4.                     Il résulte de ce qui précède que la décision entreprise n’est pas contraire au droit et que le recours doit être lors être rejeté. Le recourant supportera donc les frais de la procédure de recours (art. 106 CPC). Il n’y a pas lieu à allocation de dépens, l’intimée n’ayant pas procédé.

Par ces motifs, L'AUTORITé DE RECOURS EN MATIèRE CIVILE

1.    Rejette le recours.

2.    Arrête les frais de la procédure de recours à 600 francs et les met à la charge du recourant, qui les a avancés.

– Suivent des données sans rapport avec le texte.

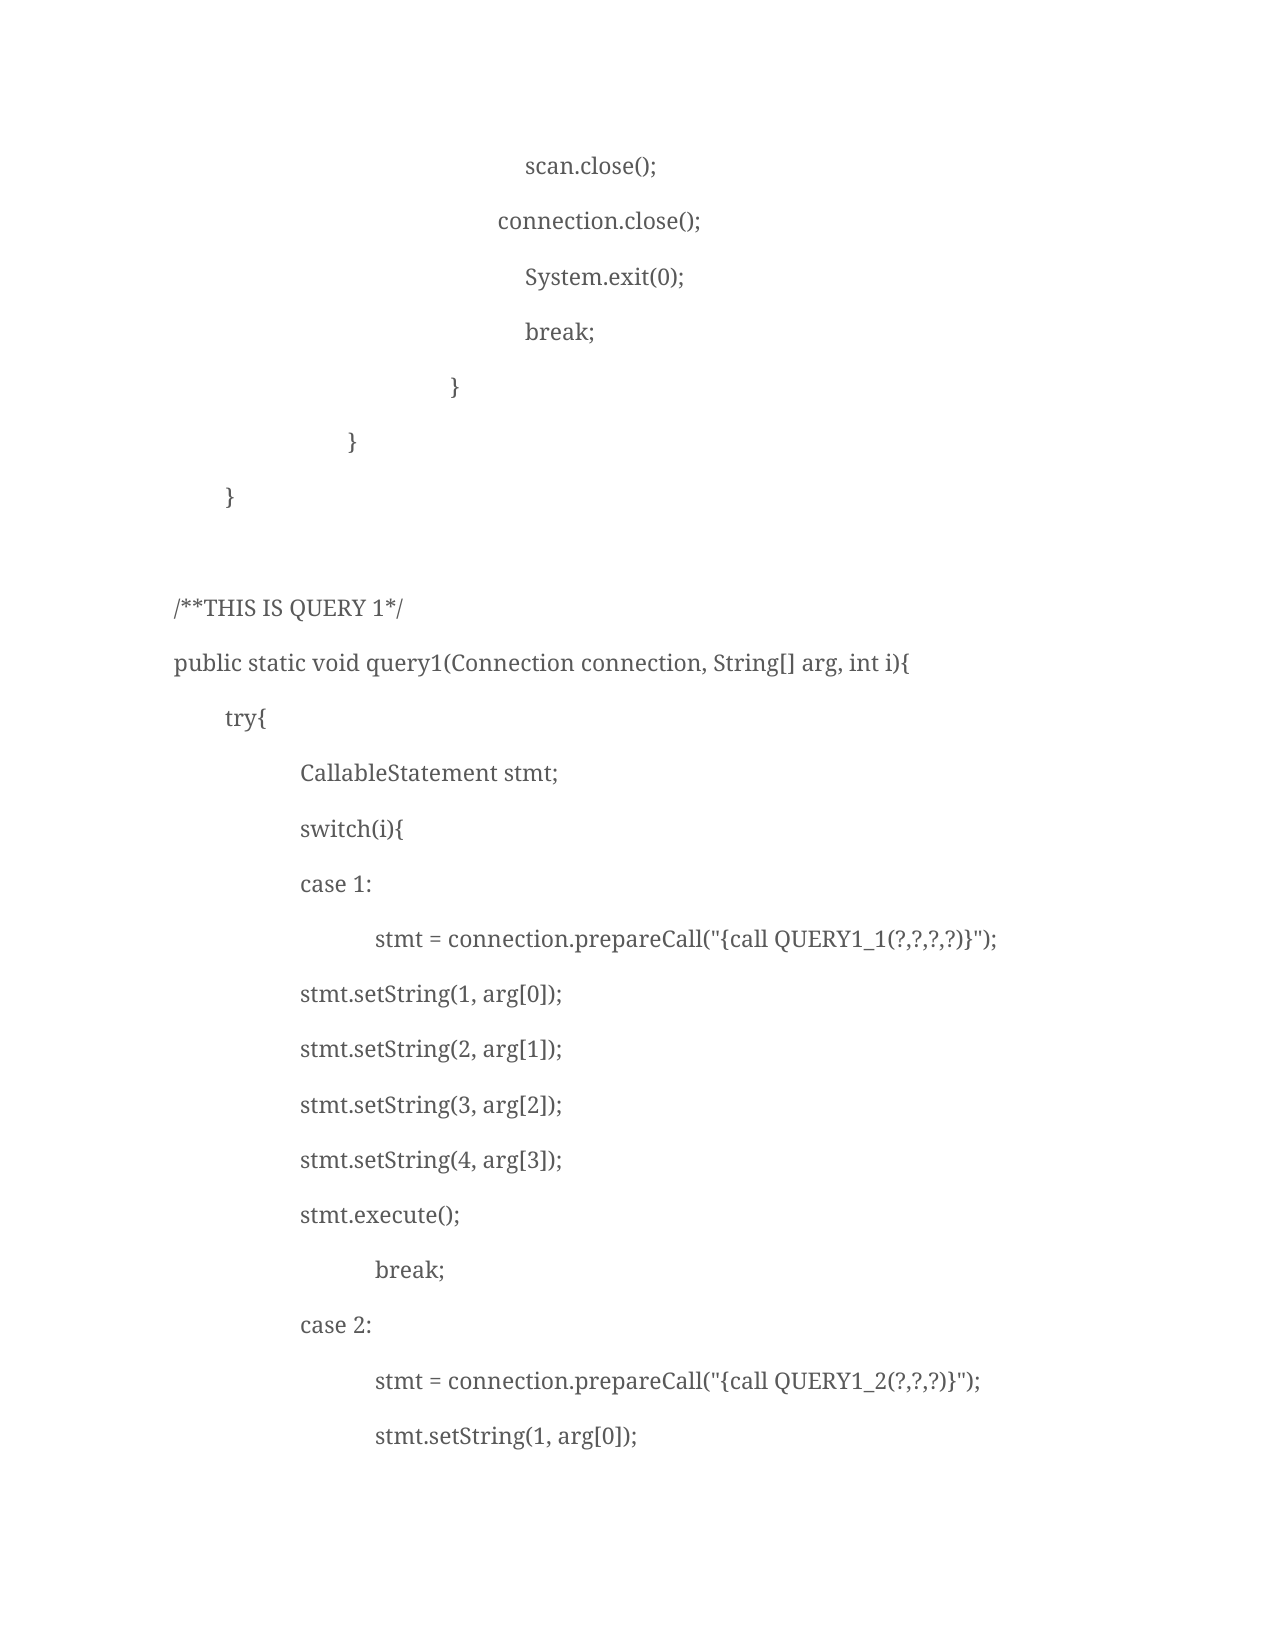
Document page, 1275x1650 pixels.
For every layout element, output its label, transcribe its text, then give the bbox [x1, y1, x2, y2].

text switch(i){ [150, 812, 1125, 844]
text stmt.setString(3, arg[2]); [150, 1088, 1125, 1120]
text System.exit(0); [150, 260, 1125, 292]
text stmt = connection.prepareCall("{call QUERY1_1(?,?,?,?)}"); [150, 923, 1125, 954]
text stmt.setString(1, arg[0]); [150, 1420, 1125, 1451]
text stmt.execute(); [150, 1199, 1125, 1230]
text /**THIS IS QUERY 1*/ [150, 592, 1125, 623]
text try{ [150, 702, 1125, 733]
text CallableStatement stmt; [150, 757, 1125, 788]
text scan.close(); [150, 150, 1125, 181]
text case 2: [150, 1309, 1125, 1341]
text } [150, 481, 1125, 512]
text public static void query1(Connection connection, String[] arg, int i){ [150, 647, 1125, 678]
text stmt = connection.prepareCall("{call QUERY1_2(?,?,?)}"); [150, 1364, 1125, 1396]
text stmt.setString(4, arg[3]); [150, 1144, 1125, 1175]
text stmt.setString(1, arg[0]); [150, 978, 1125, 1009]
text case 1: [150, 868, 1125, 899]
text stmt.setString(2, arg[1]); [150, 1033, 1125, 1064]
text } [150, 371, 1125, 402]
text } [150, 426, 1125, 457]
text connection.close(); [150, 205, 1125, 236]
text break; [150, 1254, 1125, 1285]
text break; [150, 316, 1125, 347]
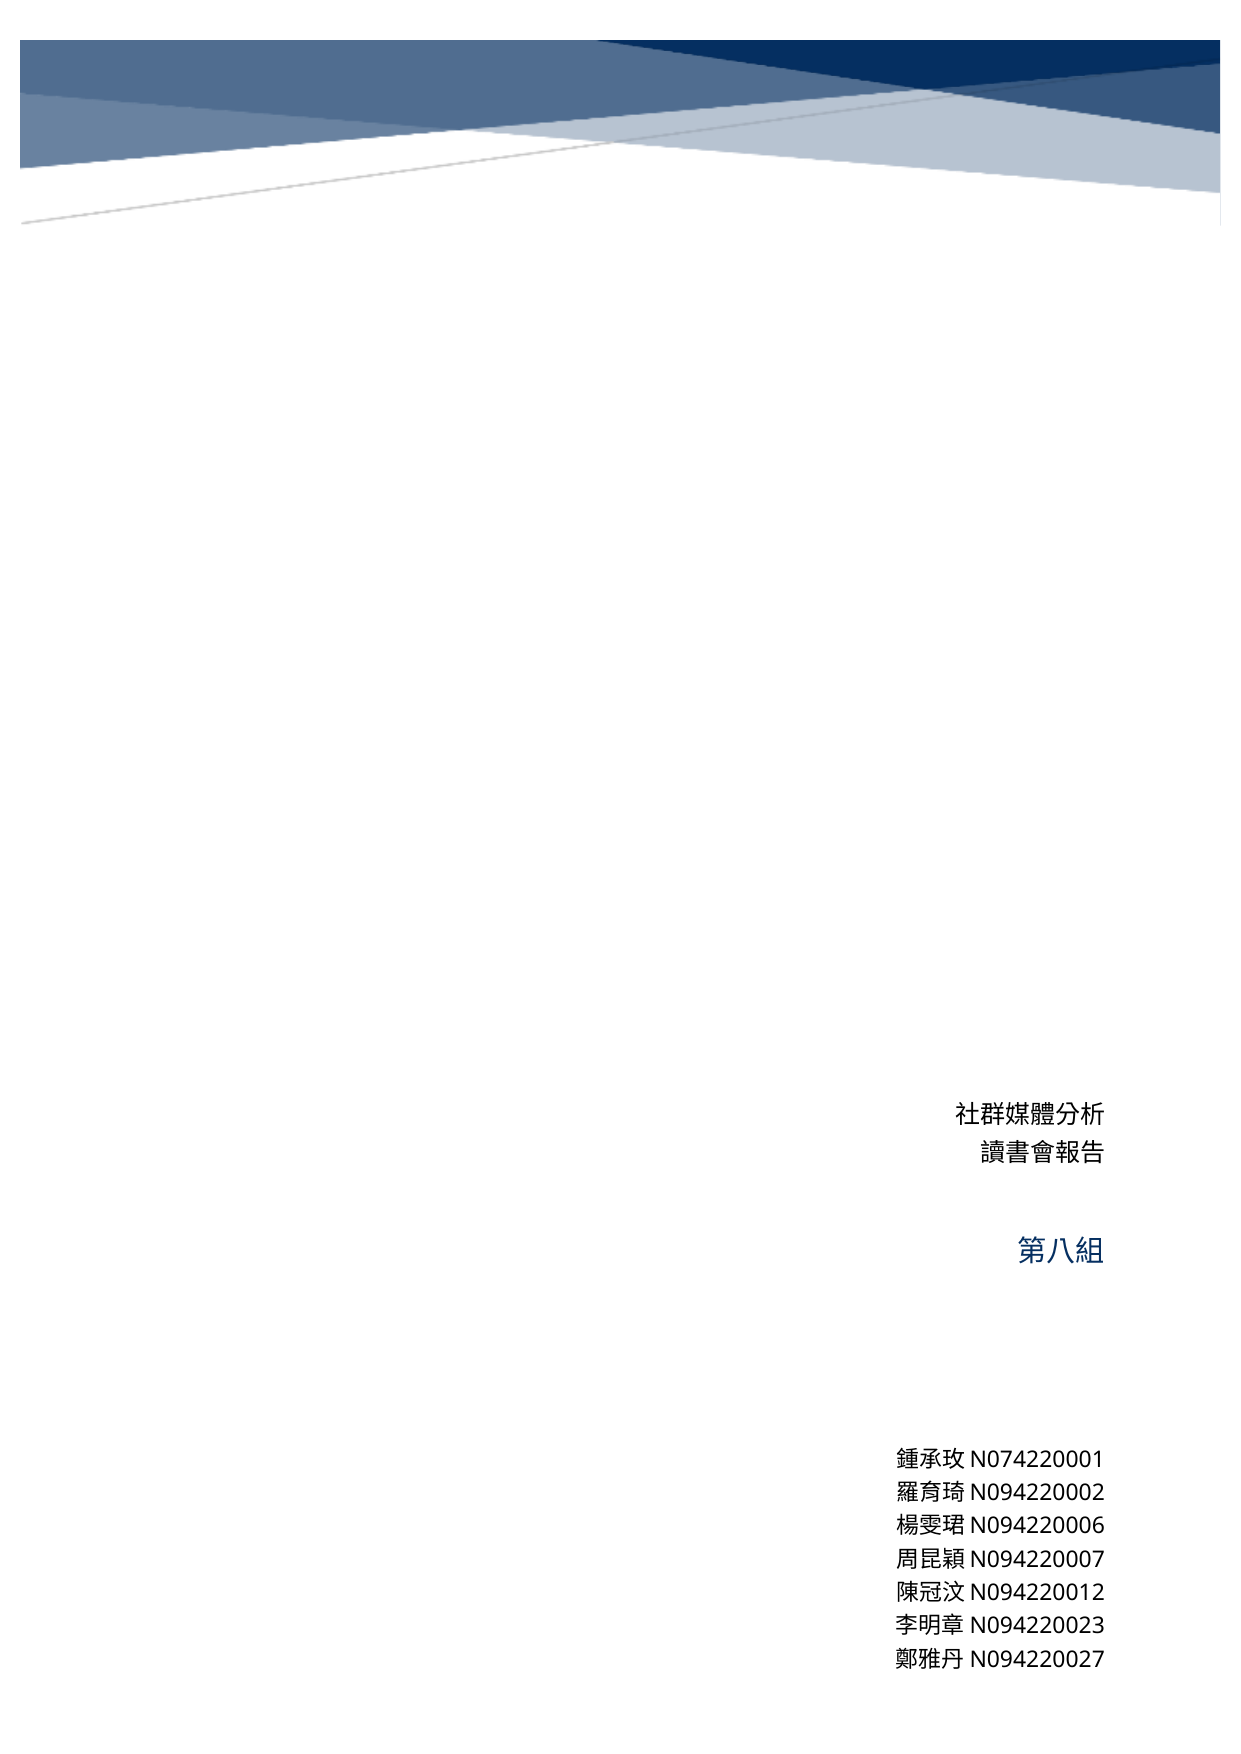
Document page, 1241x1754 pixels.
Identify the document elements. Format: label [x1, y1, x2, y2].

picture [20, 40, 1221, 240]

Neuchâtel, le 23 octobre 2017

Art. 53 CPC

Droit d'être entendu

1 Les parties ont le droit d'être entendues.

2 Elles ont notamment le droit de consulter le dossier et de s'en faire délivrer copie pour autant qu'aucun intérêt prépondérant public ou privé ne s'y oppose.

Art. 98 CPC

Avance de frais

Le tribunal peut exiger du demandeur une avance à concurrence de la totalité des frais judiciaires présumés.